§ ASSIGNED TASK:
For the data that follows, print the line with "- Open BP_Device's", the line with "left_click_drag(552, 257, 549, 155)", and all lines between them, exactly as they stand. Omit pictures and add nothing.

§ INFORMATION:
◆ ◆ ◆ ◆ ◆ ◆ ◆

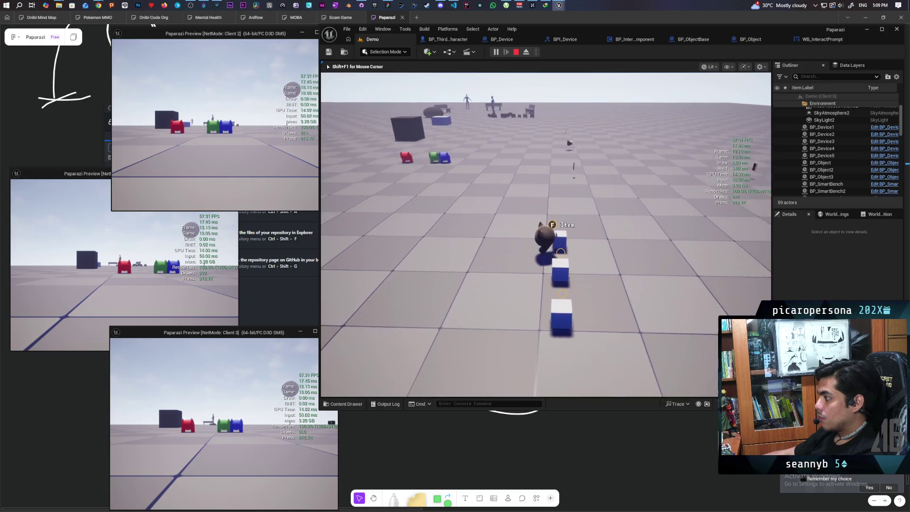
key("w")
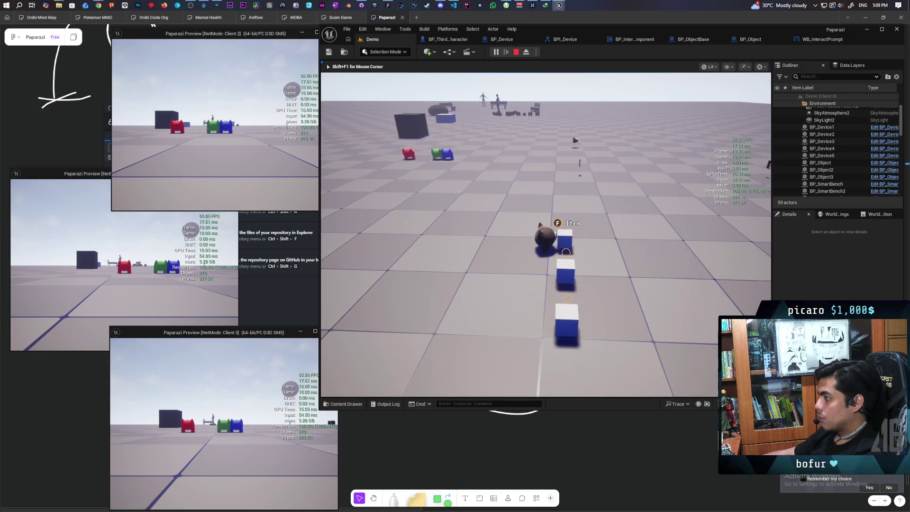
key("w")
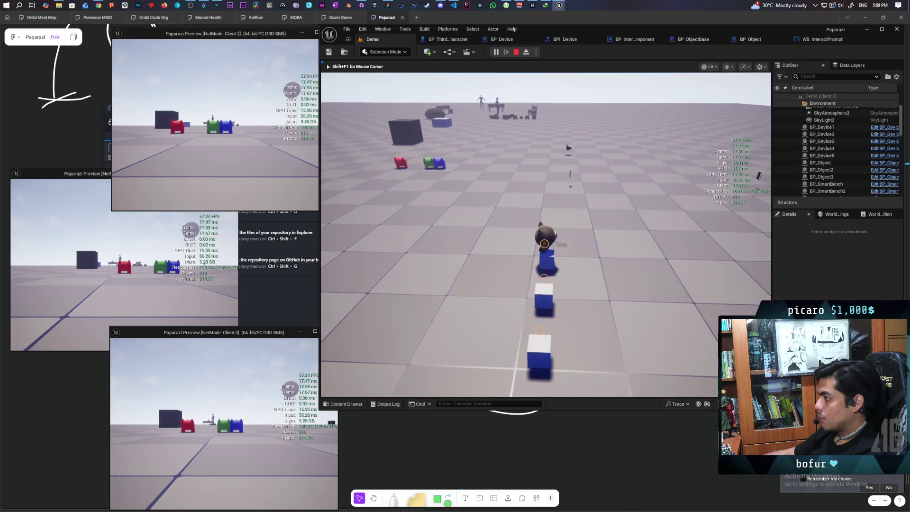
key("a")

◆ ◆ ◆ ◆ ◆ ◆ ◆

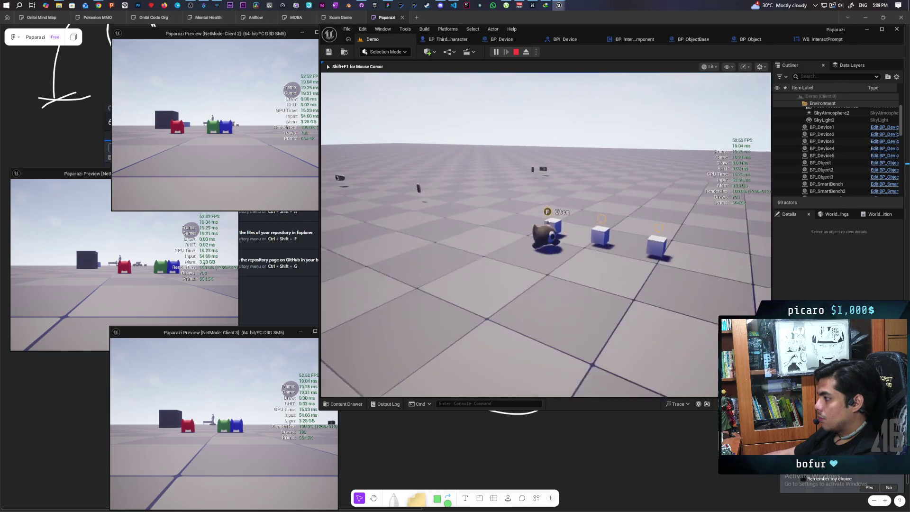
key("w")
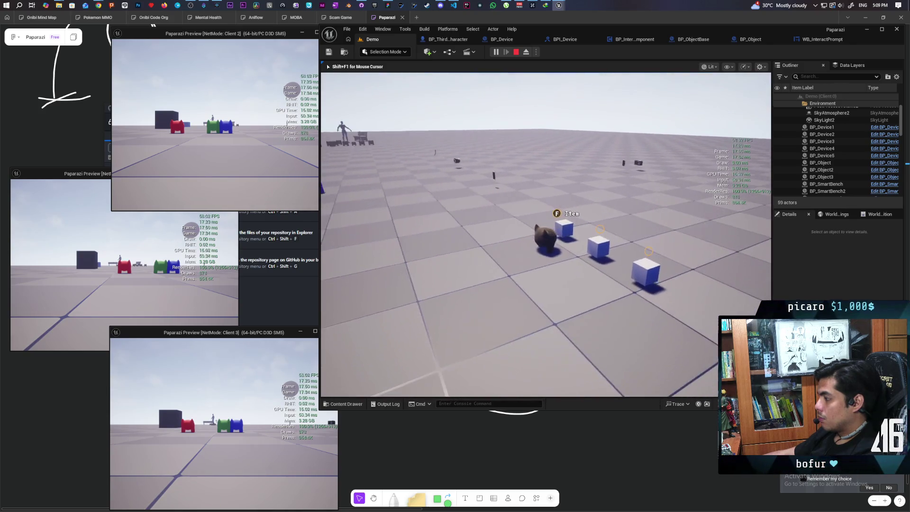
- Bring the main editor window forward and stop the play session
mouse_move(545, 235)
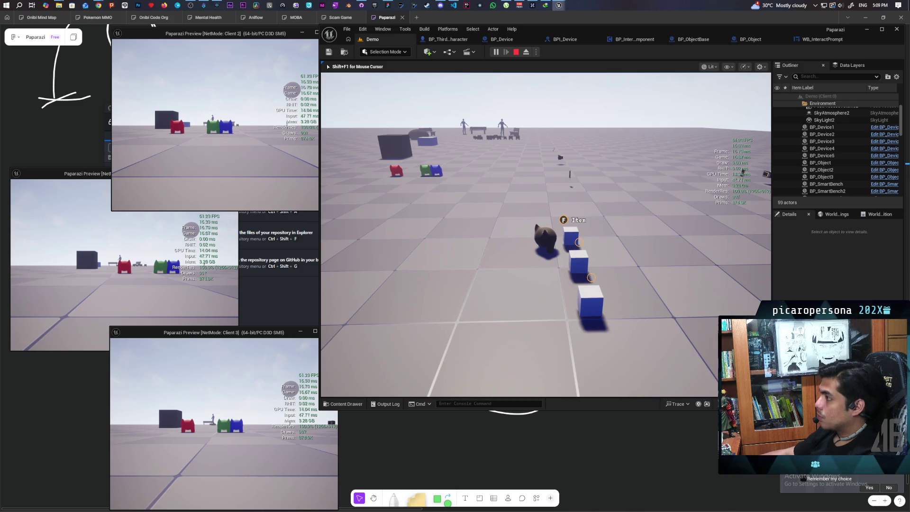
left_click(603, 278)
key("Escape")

◆ ◆ ◆ ◆ ◆ ◆ ◆

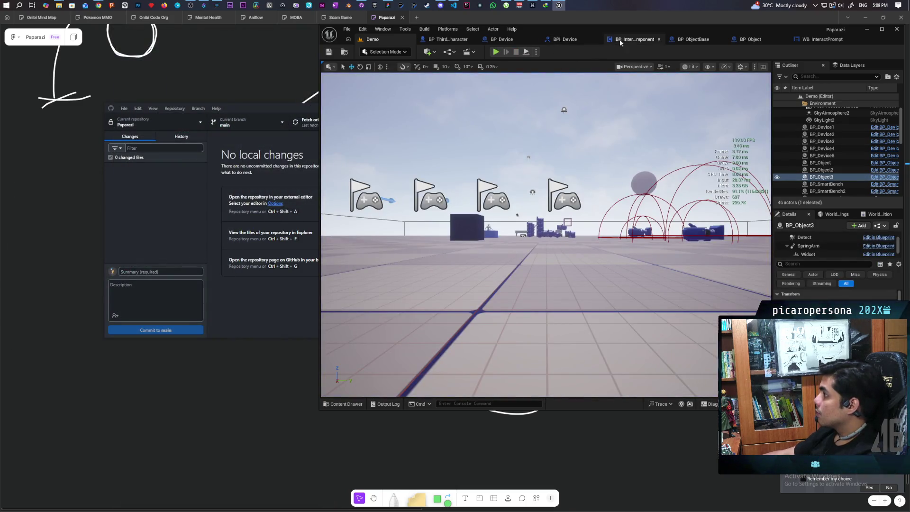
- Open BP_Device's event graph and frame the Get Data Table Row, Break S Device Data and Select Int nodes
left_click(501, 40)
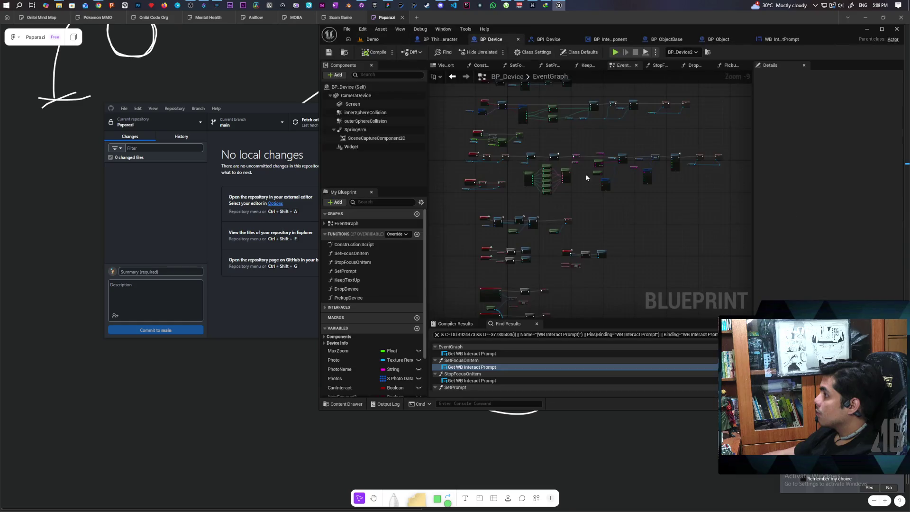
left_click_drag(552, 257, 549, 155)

◆ ◆ ◆ ◆ ◆ ◆ ◆

§ RESULT FOR THIS EXERCISE:
- Open BP_Device's event graph and frame the Get Data Table Row, Break S Device Data and Select Int nodes
left_click(501, 40)
left_click_drag(552, 257, 549, 155)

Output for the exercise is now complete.